Creator kennen die Mitte bereits, Axios zeigt warum
Axios berichtete, dass Wedding Content Creators in Austin boomen und sich neben Fotografen und Videografen Raum schaffen, weil Paare schnellere Wege suchen, ihren großen Tag noch einmal zu erleben. Auf den ersten Blick ist das keine KI-Geschichte, aber es erklärt, warum Schultz’ Mittelweg funktioniert. Menschen zahlen nicht nur für polierte finale Assets. Sie zahlen für Timing, Geschmack, Nähe und für jemanden, der versteht, welche Momente wichtig sein werden, bevor der formelle Schnitt existiert. Dieselbe Logik gilt für Marken-KI. Ein Tool kann beim Entwerfen, Anpassen der Größe, Remixen und Personalisieren helfen, aber der Wert liegt oft darin zu entscheiden, was festgehalten werden sollte, was besser in Ruhe gelassen wird und was sich für die konkreten Menschen, die zuschauen, richtig anfühlen wird. Creator, die das erklären können, ohne technologiefeindlich zu klingen, haben eine Chance. Der Pitch lautet nicht: Ich kann machen, was KI nicht kann. Der Pitch lautet: Ich kann dir helfen zu entscheiden, wo KI hingehört und wo ein menschliches Gespür für den Raum die Kampagne weiterhin trägt.

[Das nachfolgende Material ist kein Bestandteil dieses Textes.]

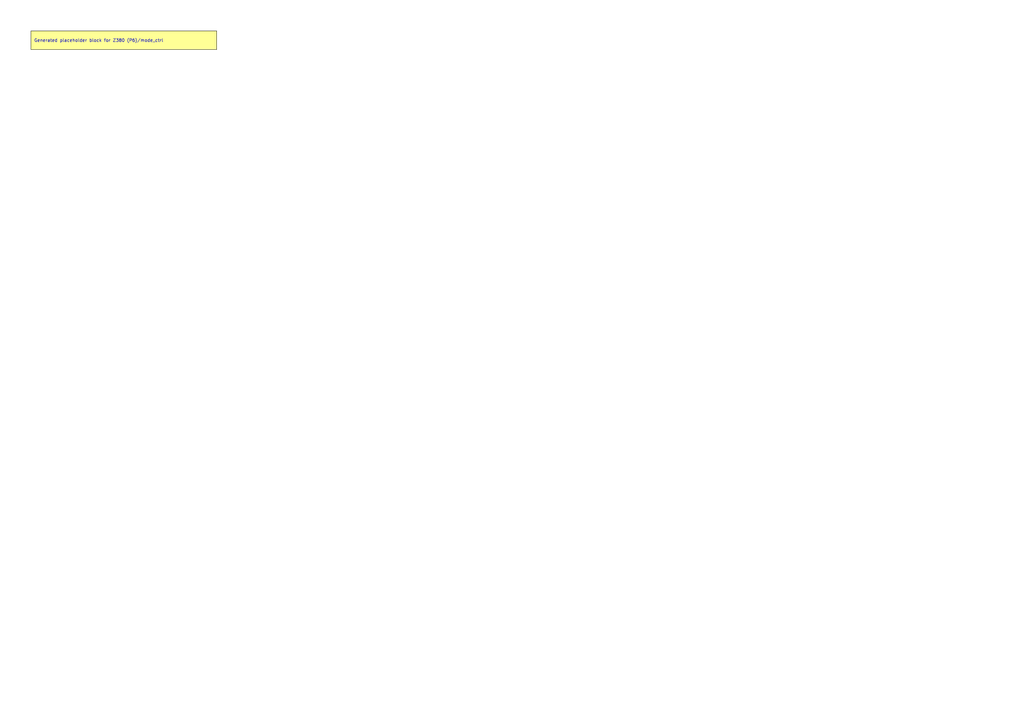
<source format=kicad_sch>
(kicad_sch
	(version 20250114)
	(generator "kicadgen")
	(generator_version "0.2")
	(uuid "cbd124b7-a658-5116-a2c1-d7ba7245bfcf")
	(paper "A3")
	(title_block
		(title "Z380 (P6)::mode_ctrl")
		(company "Project Carbon")
		(comment 1 "Generated - do not edit in generated/")
		(comment 2 "Edit in schem/kicad9/manual/ or refine mapping specs")
	)
	(lib_symbols)
	(text_box
		"Generated placeholder block for Z380 (P6)/mode_ctrl"
		(exclude_from_sim no)
		(at
			12.7
			12.7
			0
		)
		(size 76.2 7.62)
		(margins
			1.27
			1.27
			1.27
			1.27
		)
		(stroke
			(width 0)
			(type default)
			(color
				0
				0
				0
				1
			)
		)
		(fill
			(type color)
			(color
				255
				255
				150
				1
			)
		)
		(effects
			(font
				(size 1.27 1.27)
			)
			(justify left)
		)
		(uuid "02df173a-9093-581b-8dcc-b3fec76cdd17")
	)
	(sheet_instances
		(path
			"/"
			(page "1")
		)
	)
	(embedded_fonts no)
)

</source>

Der praktische Ansatz für Creator und Marketer, gestützt von Inc Die
Interview-Perspektive von Inc platziert Schultz zwischen kleinen Unternehmen und ihren Kundinnen und Kunden, mit KI-Marketingideen wie personalisierten Anzeigen und Prompt Engineering im Mix. Wenn du Creator, Agentur oder Solo-Marketer bist, besteht der nächste Schritt darin, deinen Prozess zu verpacken, nicht nur deinen Output. Zeige, wo KI Entwürfe beschleunigt, wo du Community-Wissen einbringst und wo das finale Urteil passiert. Marken, die diese Tools einführen, werden Mitarbeitende brauchen, die Risiko reduzieren können, nicht nur mehr Optionen generieren. Die Beschreibung von Schultz’ Fokus auf Wachstum, Verantwortung und gesellschaftliche Erwartungen bei Rapid Response deutet außerdem auf die nächste Spannung hin. Wenn KI-Kreativmaterial leichter zu produzieren wird, wird Geschmack zum Filter und Vertrauen zum Vertriebsvorteil. Rechne damit, dass Meta KI-gestützte Anzeigenerstellung weiter ausbaut und sie gleichzeitig als Unterstützung für Marketer kommuniziert, nicht als vollständigen Austausch. Für Leserinnen und Leser, die in diesem Bereich aufbauen, liegt die Chance darin, die Mitte fließend zu beherrschen: schnell genug für die Plattform, menschlich genug für das Publikum und klar genug, damit Marken genau wissen, warum sie dich weiterhin brauchen.